You should also remember that commission-driven financial services firms are rife with embedded conflicts of interest. First, products that pay a higher commission tend to get more attention by commission-based advisors. Second, the entire advisor/client relationship is viewed in the context of how many commissions can be generated. If there is no prospect for a commission, there is no incentive to service the account.

On the other hand, a fee-only relationship avoids these conflicts of interest. A fee-only advisor gets paid only for offering advice. Usually the fee is calculated based as a percentage of assets under management. Because her revenue stream flows only from the advisory fees paid by the client,  the advisor has no incentive to act unless it is in the client's interest. There are no sale quotas, no hidden agendas, no preferred products. The relationship is based squarely on providing the best advice for the client. Instead of a conflict of interest, the advisor's desires align with those of the client. If the client account increases in value, the advisor's fee revenue increases. If the the account value drops, the advisor's revenue declines. The advisor is therefore incented to act in a way that will help the account grow without exposing it to too much downside.

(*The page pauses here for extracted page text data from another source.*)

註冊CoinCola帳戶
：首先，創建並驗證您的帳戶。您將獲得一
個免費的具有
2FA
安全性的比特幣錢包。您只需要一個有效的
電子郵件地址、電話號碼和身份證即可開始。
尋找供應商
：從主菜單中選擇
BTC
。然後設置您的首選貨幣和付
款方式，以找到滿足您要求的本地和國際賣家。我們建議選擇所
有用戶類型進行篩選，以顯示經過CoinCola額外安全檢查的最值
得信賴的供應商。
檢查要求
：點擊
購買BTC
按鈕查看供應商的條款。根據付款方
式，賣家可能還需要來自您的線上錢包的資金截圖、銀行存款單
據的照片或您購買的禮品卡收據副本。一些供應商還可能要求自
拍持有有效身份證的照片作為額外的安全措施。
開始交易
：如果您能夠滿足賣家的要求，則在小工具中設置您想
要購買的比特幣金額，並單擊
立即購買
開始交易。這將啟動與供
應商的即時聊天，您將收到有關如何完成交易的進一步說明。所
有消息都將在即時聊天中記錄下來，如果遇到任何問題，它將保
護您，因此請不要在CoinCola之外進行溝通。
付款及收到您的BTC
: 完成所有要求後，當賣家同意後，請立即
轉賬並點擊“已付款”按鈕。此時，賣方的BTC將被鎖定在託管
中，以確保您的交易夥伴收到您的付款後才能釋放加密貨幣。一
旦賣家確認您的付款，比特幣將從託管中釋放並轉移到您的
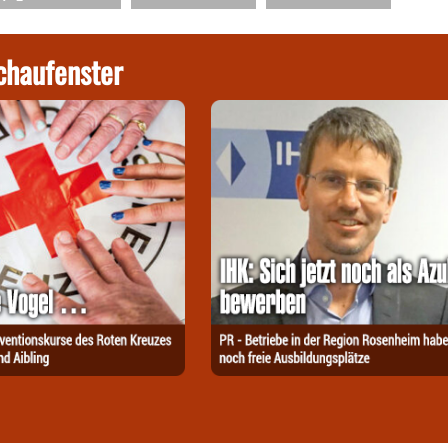
chaufenster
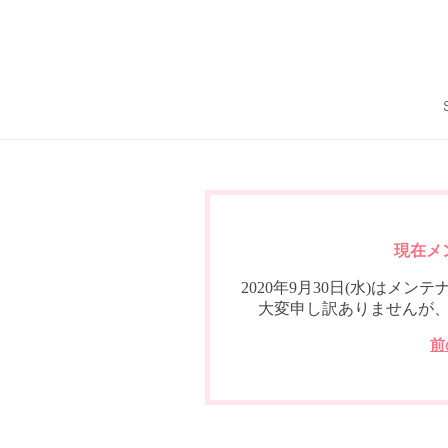
現在メ
2020年9月30日(水)は
大変申し訳ありませんが
前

A note about fee-based advisors

Some advisors follow a hybrid revenue model. They charge a fee for advice but they also get paid a commission. Often these types of advisors are found in brokerage firms trying to upgrade their image without making a clean break from the conflict-riddled commission habit. Personally, I dislike this model even more than the straight commission approach. At least with a straight commission advisor you know what you are dealing with.

The power of being a fiduciary

To say someone is a fiduciary means that person is legally required to put your interests first. It is a very high legal standard and most financial advisors do not qualify. For example, a broker is not a fiduciary because her first duty is to her brokerage firm, not to you, the client. A financial planner with a big-box firm is not a fiduciary because his primary duty is to the firm that employs (and pays) him, not to you, the client.

However, a fee-only registered investment advisor is a legal fiduciary. As such, she is legally required to put your interests above her personal interests or the interests of her firm. In a nutshell, working with an advisor who is a fiduciary means you have a legal right to trust that the advisor is really working for you. Why would you settle for anything less?

Watch out for labels

Let me conclude with one final caveat: be careful about labels. There are almost as many labels put on financial advisors as there are flavors of ice cream. Some labels are merely marketing hype. For example, in an attempt to upgrade their image, several major brokerage firms now call their brokers "financial consultants." But they are still just brokers. These firms' are still sales machines driven by production quotas and preferred product lines. So when you are shopping for an advisor, be careful. Look beyond the label at the way the advisor operates. Remember, if it walks like a broker and talks like a broker, then it probably is a broker -- no matter what label is attached.